======== Records provided ========

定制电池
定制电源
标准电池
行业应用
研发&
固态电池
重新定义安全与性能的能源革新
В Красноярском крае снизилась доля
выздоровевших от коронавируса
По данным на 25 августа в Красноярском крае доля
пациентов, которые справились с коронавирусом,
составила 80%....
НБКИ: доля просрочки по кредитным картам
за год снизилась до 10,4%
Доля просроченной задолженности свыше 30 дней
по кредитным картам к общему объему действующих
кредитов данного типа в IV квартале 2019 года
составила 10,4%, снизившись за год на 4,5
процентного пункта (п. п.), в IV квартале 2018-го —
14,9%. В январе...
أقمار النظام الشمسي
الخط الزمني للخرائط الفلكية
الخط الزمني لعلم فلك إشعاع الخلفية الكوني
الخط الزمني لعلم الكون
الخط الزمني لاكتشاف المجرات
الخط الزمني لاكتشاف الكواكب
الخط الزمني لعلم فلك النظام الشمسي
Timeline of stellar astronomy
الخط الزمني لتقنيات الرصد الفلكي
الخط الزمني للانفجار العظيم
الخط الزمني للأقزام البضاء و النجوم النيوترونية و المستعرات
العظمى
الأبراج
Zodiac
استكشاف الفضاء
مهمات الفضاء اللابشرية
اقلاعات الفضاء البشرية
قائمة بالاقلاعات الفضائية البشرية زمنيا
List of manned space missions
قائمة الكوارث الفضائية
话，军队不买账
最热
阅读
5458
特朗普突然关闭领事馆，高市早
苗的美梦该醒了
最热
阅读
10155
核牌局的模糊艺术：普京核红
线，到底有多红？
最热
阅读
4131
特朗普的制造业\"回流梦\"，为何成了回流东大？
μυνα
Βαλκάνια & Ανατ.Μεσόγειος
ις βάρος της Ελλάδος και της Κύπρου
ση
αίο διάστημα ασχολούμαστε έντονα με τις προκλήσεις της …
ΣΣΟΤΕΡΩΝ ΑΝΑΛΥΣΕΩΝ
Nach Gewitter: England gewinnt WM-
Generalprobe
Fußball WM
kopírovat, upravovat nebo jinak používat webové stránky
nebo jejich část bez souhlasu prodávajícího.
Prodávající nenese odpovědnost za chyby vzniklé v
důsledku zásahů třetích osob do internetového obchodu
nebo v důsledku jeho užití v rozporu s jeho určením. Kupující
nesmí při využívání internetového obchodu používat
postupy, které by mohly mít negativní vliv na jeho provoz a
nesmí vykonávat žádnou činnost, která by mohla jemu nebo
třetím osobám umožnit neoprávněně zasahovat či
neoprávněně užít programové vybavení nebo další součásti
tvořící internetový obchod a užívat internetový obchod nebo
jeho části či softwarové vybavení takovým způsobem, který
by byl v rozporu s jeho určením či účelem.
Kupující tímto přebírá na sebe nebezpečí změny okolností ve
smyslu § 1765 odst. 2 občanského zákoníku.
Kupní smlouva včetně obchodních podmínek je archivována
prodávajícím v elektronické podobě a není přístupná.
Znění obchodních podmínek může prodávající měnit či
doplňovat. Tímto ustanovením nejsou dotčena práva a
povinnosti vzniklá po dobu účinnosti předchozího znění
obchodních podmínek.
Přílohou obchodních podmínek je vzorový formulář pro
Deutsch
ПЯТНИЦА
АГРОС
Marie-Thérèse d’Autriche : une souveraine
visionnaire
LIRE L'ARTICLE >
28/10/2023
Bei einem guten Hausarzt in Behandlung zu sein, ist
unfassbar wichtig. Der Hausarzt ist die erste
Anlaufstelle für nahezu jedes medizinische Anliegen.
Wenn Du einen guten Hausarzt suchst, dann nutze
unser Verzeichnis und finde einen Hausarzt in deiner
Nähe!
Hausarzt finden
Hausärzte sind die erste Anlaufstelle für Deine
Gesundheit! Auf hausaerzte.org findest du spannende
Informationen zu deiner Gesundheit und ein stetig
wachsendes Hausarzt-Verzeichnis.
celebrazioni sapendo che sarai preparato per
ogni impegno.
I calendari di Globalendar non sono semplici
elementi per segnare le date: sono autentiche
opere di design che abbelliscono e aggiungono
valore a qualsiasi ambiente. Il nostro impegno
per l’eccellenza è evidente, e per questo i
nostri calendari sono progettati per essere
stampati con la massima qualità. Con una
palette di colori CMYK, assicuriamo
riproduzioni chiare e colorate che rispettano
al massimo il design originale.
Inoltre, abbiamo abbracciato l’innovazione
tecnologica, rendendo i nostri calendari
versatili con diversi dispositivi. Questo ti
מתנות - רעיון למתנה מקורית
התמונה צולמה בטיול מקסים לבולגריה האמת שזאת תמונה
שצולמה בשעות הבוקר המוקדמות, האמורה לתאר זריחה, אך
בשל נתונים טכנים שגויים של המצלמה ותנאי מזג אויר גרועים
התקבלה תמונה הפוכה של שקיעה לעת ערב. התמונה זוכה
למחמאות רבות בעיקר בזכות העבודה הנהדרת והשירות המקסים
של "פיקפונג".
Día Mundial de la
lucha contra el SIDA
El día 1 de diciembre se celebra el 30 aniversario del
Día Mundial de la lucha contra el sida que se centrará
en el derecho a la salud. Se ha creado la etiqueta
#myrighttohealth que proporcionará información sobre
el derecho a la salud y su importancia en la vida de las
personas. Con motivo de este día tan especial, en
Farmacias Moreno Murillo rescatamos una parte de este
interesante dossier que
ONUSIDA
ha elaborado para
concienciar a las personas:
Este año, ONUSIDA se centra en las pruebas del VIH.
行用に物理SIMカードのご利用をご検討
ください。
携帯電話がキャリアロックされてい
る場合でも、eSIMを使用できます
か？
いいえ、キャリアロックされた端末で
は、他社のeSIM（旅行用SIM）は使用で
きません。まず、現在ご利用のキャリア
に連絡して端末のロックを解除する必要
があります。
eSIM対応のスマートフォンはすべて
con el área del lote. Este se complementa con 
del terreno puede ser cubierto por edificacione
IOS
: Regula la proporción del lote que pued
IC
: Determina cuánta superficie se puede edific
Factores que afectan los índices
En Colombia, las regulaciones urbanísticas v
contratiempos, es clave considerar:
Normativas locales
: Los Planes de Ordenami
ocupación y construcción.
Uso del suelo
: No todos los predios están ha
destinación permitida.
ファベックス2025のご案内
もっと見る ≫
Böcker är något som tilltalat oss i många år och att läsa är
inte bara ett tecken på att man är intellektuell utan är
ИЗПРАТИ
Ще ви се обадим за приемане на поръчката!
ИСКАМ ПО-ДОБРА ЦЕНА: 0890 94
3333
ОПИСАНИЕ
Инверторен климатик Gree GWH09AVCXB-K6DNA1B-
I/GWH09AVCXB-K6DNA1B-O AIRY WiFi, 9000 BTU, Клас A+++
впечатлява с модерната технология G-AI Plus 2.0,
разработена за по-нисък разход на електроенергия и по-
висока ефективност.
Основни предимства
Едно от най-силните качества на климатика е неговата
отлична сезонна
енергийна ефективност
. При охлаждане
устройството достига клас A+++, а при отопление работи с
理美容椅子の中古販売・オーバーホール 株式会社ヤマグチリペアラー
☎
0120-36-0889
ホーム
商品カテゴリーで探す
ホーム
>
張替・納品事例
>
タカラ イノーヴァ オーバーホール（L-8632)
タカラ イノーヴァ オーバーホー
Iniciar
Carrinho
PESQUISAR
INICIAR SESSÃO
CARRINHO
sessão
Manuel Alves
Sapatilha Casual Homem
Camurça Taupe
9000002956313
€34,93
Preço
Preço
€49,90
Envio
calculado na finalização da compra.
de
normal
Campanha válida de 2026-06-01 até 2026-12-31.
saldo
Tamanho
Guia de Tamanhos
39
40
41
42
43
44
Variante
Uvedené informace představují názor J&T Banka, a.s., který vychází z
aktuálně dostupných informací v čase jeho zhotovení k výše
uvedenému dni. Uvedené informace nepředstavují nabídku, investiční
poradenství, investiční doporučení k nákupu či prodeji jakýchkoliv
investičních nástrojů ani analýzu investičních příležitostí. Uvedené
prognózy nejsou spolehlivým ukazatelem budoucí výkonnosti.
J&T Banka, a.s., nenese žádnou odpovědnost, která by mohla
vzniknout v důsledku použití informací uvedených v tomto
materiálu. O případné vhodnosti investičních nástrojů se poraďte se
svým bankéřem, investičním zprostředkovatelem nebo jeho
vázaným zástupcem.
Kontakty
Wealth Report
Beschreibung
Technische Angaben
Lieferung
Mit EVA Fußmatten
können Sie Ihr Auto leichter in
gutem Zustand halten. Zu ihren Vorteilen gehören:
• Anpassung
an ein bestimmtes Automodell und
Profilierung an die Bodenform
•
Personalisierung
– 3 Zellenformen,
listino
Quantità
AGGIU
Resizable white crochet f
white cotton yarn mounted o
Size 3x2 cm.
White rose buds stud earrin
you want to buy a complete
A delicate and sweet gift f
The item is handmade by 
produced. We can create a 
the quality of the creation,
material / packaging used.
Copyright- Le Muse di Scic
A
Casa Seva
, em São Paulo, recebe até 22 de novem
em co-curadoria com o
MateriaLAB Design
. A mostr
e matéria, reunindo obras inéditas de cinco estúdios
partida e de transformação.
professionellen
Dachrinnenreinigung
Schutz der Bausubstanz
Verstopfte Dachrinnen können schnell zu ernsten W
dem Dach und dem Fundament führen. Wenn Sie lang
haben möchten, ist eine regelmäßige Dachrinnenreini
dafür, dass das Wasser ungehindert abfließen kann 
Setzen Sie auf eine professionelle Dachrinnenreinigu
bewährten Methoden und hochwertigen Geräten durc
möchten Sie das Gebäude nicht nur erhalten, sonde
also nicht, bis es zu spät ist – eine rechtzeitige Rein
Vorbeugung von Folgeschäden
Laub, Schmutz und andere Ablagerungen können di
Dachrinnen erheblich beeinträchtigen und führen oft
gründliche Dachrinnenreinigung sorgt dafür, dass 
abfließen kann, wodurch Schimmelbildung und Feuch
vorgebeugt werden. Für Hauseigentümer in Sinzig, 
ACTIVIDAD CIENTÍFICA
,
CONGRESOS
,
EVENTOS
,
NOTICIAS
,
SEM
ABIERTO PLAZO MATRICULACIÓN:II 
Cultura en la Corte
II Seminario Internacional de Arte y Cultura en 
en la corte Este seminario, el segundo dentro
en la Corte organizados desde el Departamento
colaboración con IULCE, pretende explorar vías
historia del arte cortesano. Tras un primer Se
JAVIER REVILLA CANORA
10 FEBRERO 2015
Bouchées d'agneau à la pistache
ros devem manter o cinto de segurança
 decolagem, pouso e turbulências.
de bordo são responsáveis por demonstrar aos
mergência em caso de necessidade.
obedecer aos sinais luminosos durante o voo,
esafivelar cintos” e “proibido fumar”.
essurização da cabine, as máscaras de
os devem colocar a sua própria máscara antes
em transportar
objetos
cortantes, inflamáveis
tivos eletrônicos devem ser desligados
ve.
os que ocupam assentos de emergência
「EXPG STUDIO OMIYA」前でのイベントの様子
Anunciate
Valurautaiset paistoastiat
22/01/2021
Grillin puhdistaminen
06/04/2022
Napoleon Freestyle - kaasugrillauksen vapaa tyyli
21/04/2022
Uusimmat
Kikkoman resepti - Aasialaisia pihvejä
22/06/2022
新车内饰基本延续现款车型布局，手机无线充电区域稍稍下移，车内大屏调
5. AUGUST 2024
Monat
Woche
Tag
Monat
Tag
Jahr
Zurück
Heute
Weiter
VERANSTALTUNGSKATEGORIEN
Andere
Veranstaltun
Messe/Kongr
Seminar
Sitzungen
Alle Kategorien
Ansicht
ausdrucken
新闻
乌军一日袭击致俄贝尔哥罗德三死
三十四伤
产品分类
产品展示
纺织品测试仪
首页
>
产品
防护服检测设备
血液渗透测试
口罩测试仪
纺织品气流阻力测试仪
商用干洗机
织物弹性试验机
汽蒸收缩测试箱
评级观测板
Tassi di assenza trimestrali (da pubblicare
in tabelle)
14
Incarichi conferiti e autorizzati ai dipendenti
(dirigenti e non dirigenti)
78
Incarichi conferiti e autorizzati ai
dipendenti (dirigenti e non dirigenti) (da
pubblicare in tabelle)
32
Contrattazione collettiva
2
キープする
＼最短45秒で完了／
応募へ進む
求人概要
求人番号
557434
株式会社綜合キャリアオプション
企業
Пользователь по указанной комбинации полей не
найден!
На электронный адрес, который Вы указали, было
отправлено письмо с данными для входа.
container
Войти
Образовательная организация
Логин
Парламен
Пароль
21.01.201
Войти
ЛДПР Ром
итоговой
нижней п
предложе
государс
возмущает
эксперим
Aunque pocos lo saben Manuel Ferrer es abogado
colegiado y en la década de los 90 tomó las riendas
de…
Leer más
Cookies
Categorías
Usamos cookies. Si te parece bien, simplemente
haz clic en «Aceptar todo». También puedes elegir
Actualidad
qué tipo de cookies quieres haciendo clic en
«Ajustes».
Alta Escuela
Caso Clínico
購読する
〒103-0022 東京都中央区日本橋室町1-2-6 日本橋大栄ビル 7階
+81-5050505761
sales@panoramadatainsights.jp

========

▶ [What the task requires]: Scan the listing above. Collect all lines with the word "abfließen".

▶ [Your solution]:
dafür, dass das Wasser ungehindert abfließen kann 
abfließen kann, wodurch Schimmelbildung und Feuch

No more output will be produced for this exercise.